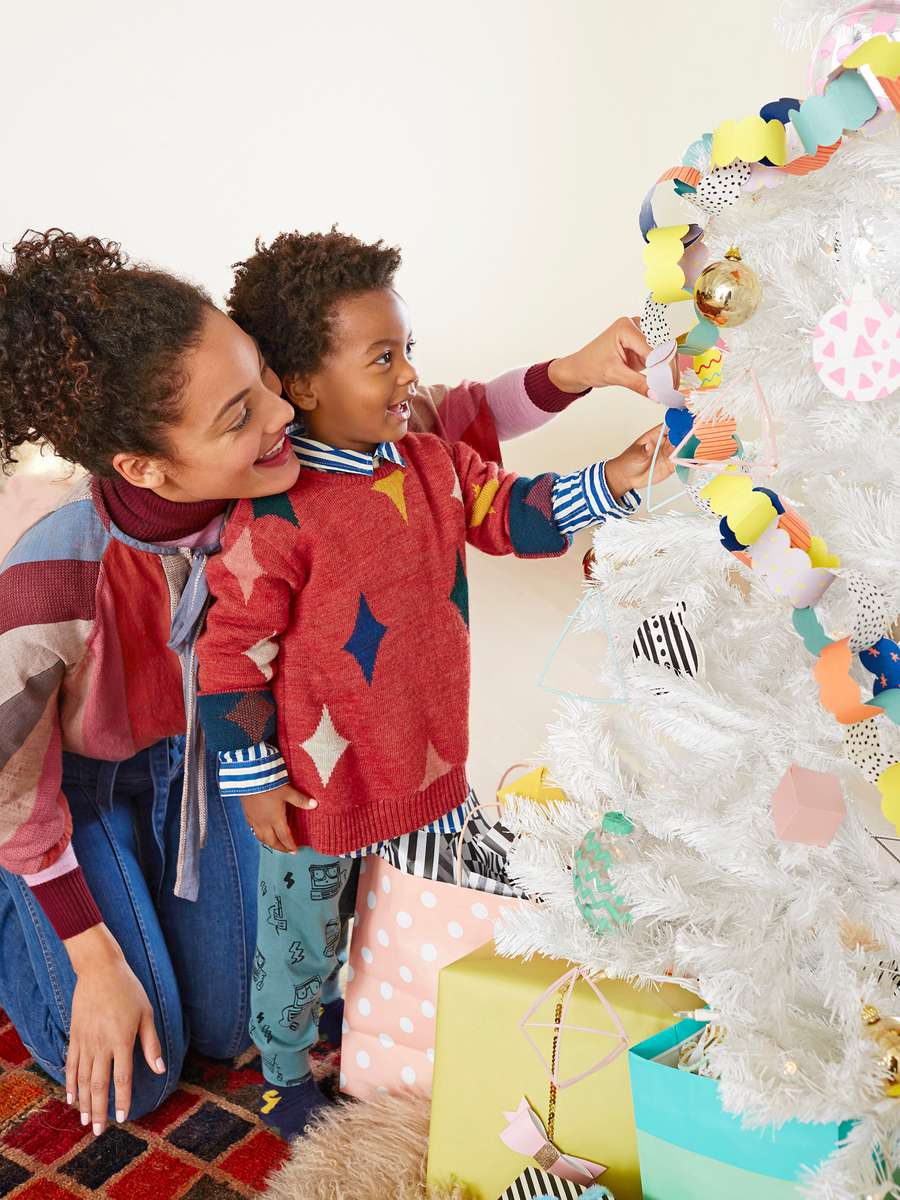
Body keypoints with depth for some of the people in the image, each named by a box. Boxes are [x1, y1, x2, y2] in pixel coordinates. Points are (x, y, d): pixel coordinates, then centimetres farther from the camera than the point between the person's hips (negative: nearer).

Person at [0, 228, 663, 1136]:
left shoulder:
=====
Task ::
Copy the listing above word for word, leaving out the picture.

Solution for this exercise ::
Body keypoints with depth for some of the people in the image, each named by a box. Boxes are [x1, y1, x2, y2] in pixel coordinates. Points are (x, y, d): pixel coordinates, then centimetres farther from the camera than the point between the person's hips (negative: nearer).

Person at [0, 228, 663, 1136]:
left shoulder:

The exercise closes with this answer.